** Opening Document text block **

We use Vet Bed to cover the carpets and absorb dirt. They wash at 60 deg  Also a sheet of close woven fabric to cover the bench seat.
The latest best buy was a dog tie from ebay that is coiled and has a large clip (carabiner?) for attaching to the van and one for the collar. It coils up and so doesn't wrap around everything and is, I hope, too tough to chew through. We used to use a flexi lead secured to the van but he chewed through that and the replacement rope


----------



## aldra (Jul 2, 2009)

Posted this on a seperate forum but putting it on here

Aldi has wicking incontinence sheets at £14 99, yesterday's offer

I bought two, seem excellent value so I'm going back today for another two

They absorb the moisture leaving the top dry and wick it to a central core

I've always used Kyle sheets which are very expensive to buy and mine are getting near to needing replacement 

Shadow loves to swim and being long coated gets very wet in the rain

Excellent in the van or car 

Aldra


----------



## colonel (Oct 11, 2008)

Hi patp. Teach a Greyhound a strong wait command?? Hmmm i'll be the one waiting - until hell freezes over. 😀. Now, if it were Goooo!! That might work! 😳. She's actually quite well behaved inside the van but we can't have her wandering about while we're moving so need some kind of anchor. She already wears a harness. Also, it's when we're on a campsite and when we can't hold onto her lead. Are those spiral coil things you screw in the ground any good?


----------



## Blizzard (Sep 21, 2009)

Hi Colonel, 

We've used the spiral dog tie for years, but he's fairly well behaved and doesn't try to pull it out.

I've used as ours as intended with the screw in anchor at one end and Zack at the other, but I mostly anchor both ends after threading it through the handle of his lead, which gives him a bit more scope outside of the van. On hard standings, if there is a fence close to the pitch, I unclip from the screw and loop the cable around a fence post and attach him to the other end.

Ken.


----------



## patp (Apr 30, 2007)

You could try using a harness to tie out your greyhound. Do not trust those metal spikes that twist into the ground though. I would only ever tether my dog to a fence or to the motorhome. As above we have a wire spiral type tether that expands and contracts with the dog. It is very strong with good clips for fastening to the motorhome and to the dog. Some people surround their vans with windbreaks to keep the dog's focus from wandering to all the passing dogs etc. This might allow you to leave your dog loose in the van as long as you are sure the windbreaks will keep him in.

** Closing Document text block **

**Your assignment:** In the forum thread on tethering dogs, rewrite the part that opens with "## colonel (Oct" and closes with "(Sep 21, 2009)", with "campsite" replaced by "campground". The records play no part in this work.

** Opening Dataset block **

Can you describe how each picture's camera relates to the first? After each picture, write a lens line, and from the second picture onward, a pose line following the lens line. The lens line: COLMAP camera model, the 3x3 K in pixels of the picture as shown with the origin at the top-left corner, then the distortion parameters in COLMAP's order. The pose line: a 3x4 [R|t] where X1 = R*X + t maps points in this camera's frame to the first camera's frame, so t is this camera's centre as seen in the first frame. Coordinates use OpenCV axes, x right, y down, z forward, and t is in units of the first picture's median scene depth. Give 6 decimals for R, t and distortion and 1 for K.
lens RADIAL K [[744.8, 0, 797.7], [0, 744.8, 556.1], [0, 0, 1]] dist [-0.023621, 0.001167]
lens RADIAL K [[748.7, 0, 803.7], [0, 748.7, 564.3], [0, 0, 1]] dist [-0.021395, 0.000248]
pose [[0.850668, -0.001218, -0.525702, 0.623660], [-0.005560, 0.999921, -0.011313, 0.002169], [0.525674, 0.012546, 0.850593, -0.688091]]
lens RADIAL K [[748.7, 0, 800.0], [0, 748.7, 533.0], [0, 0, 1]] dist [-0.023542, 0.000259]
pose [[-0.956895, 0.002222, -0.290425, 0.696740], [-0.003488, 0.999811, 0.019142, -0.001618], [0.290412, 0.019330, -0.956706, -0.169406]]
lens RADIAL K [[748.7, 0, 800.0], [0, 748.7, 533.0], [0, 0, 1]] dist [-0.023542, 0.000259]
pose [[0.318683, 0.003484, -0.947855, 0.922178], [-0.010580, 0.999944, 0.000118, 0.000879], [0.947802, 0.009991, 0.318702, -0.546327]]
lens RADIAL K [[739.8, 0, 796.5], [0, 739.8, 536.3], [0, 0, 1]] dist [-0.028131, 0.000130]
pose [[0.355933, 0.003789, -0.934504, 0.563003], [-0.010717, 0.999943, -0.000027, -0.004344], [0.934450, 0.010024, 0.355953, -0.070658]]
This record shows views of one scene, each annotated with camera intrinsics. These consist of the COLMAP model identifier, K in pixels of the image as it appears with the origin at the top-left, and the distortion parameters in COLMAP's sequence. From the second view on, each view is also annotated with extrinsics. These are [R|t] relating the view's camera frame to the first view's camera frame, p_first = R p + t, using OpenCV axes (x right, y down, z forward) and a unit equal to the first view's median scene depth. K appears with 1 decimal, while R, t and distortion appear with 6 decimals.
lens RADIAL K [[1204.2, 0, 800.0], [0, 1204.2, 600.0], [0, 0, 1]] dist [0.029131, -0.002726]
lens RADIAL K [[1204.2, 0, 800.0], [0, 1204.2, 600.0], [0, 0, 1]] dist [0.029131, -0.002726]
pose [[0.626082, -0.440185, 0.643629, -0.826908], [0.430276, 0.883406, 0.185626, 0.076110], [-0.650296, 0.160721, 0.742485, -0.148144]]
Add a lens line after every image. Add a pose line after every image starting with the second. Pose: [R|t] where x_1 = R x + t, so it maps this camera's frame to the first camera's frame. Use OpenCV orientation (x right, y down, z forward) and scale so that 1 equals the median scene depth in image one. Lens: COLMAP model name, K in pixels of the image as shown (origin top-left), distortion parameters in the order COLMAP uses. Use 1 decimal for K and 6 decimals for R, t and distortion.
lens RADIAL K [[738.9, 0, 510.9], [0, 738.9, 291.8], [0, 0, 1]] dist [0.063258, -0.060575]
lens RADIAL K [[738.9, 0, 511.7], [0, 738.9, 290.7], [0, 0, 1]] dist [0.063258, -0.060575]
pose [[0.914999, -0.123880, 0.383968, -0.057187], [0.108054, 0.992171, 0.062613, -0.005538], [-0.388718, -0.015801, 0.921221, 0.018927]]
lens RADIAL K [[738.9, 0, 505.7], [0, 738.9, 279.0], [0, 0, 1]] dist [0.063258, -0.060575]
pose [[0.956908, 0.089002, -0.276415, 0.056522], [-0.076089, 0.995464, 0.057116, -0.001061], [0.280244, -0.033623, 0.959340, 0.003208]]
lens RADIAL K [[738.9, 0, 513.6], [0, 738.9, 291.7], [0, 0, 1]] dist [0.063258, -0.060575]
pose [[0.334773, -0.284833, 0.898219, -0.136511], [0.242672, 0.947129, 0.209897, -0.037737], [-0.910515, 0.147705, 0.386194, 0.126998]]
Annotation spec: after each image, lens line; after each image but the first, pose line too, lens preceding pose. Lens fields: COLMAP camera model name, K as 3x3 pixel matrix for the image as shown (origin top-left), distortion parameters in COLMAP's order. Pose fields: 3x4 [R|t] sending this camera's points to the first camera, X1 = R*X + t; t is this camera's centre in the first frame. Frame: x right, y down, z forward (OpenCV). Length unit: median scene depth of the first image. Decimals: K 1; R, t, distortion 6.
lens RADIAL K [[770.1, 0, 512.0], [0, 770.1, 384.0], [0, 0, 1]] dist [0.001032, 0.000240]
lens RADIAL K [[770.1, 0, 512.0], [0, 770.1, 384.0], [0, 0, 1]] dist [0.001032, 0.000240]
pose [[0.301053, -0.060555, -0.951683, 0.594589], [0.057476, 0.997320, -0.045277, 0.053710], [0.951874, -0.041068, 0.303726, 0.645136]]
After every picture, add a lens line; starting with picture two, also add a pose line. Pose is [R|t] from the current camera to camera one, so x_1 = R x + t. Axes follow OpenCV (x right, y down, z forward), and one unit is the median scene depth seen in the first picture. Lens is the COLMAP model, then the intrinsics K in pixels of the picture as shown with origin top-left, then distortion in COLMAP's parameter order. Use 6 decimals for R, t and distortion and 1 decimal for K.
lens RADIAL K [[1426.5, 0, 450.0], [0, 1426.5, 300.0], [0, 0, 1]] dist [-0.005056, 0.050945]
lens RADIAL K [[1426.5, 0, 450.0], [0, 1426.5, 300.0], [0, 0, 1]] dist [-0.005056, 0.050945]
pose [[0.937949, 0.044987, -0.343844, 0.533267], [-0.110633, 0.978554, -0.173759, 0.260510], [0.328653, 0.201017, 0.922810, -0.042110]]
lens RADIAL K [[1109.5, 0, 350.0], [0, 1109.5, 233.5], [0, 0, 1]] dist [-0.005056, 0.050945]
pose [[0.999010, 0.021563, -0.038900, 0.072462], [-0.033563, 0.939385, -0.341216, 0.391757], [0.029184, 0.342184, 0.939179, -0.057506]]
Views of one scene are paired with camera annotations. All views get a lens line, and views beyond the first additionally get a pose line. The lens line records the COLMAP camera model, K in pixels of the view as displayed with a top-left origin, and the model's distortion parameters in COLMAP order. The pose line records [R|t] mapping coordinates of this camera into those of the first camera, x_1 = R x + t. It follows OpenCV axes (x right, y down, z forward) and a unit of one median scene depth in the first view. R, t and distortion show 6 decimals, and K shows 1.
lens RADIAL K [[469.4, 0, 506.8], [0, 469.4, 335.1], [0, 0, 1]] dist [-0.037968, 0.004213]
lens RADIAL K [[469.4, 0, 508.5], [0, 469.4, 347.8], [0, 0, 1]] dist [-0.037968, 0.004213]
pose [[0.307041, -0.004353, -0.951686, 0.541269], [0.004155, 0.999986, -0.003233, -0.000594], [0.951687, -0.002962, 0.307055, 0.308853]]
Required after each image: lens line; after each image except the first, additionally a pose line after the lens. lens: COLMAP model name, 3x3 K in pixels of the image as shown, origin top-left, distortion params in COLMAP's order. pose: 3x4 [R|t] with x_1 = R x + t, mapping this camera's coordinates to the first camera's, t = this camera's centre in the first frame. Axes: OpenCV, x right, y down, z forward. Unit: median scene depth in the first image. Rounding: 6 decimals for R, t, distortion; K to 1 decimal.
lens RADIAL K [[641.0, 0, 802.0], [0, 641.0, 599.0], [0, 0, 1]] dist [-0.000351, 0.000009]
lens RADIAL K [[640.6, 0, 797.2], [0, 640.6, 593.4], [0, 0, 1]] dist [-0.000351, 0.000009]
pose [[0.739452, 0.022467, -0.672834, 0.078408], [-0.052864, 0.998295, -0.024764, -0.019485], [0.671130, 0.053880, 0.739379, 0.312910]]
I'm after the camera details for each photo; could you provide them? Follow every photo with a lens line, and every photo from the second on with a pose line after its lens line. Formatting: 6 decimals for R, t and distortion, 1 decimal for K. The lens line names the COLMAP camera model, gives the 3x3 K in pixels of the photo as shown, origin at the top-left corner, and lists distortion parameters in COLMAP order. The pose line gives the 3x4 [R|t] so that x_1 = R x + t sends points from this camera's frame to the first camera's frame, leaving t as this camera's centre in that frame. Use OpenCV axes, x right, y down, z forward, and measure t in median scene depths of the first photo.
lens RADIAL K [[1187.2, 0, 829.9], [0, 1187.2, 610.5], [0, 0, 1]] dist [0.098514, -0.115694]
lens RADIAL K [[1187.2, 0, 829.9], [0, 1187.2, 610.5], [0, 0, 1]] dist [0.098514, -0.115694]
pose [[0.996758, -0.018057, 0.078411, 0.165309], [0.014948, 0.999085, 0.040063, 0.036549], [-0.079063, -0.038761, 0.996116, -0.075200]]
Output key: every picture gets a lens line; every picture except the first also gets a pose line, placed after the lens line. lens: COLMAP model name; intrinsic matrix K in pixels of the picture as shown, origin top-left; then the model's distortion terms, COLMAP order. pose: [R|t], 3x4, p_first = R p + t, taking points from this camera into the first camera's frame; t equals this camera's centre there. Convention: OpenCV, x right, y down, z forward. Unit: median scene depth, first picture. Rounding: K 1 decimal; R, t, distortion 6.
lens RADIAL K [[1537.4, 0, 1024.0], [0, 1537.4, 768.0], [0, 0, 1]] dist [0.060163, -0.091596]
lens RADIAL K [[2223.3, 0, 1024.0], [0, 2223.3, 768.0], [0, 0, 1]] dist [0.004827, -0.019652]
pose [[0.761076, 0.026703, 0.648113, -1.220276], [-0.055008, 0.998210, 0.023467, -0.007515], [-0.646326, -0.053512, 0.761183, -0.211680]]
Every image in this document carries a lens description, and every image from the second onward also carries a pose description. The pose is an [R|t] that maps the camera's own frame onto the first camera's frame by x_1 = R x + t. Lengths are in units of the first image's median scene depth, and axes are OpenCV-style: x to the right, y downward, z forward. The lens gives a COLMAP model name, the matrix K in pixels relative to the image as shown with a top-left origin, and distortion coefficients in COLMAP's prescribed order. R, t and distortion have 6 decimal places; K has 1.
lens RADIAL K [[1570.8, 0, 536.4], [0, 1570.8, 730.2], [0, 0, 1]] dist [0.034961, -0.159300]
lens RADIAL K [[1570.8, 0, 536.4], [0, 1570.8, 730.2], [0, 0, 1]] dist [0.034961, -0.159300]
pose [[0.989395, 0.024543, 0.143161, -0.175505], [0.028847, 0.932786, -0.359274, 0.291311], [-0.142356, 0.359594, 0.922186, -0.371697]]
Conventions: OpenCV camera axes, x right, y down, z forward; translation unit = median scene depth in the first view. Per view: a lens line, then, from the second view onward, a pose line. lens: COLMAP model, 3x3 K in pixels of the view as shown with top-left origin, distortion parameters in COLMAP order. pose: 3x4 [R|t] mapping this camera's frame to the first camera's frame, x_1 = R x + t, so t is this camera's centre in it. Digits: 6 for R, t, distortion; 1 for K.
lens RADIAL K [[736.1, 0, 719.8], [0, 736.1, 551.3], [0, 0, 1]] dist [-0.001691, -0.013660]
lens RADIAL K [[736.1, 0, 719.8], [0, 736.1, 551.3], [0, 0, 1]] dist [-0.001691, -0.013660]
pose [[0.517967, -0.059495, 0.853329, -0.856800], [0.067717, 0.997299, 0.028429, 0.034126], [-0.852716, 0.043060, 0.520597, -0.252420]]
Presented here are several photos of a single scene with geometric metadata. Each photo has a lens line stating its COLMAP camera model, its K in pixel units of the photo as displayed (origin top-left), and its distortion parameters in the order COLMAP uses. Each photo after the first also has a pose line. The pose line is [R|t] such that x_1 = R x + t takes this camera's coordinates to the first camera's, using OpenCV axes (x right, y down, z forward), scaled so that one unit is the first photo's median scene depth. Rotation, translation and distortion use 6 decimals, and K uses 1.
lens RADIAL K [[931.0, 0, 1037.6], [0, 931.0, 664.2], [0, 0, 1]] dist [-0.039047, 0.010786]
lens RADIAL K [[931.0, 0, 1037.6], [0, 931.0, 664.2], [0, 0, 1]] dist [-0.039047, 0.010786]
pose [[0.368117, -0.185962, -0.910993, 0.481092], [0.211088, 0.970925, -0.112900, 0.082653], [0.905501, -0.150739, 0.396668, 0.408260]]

** Closing Dataset block **

**Written answer:**
## colonel (Oct 11, 2008)

Hi patp. Teach a Greyhound a strong wait command?? Hmmm i'll be the one waiting - until hell freezes over. 😀. Now, if it were Goooo!! That might work! 😳. She's actually quite well behaved inside the van but we can't have her wandering about while we're moving so need some kind of anchor. She already wears a harness. Also, it's when we're on a campground and when we can't hold onto her lead. Are those spiral coil things you screw in the ground any good?


----------



## Blizzard (Sep 21, 2009)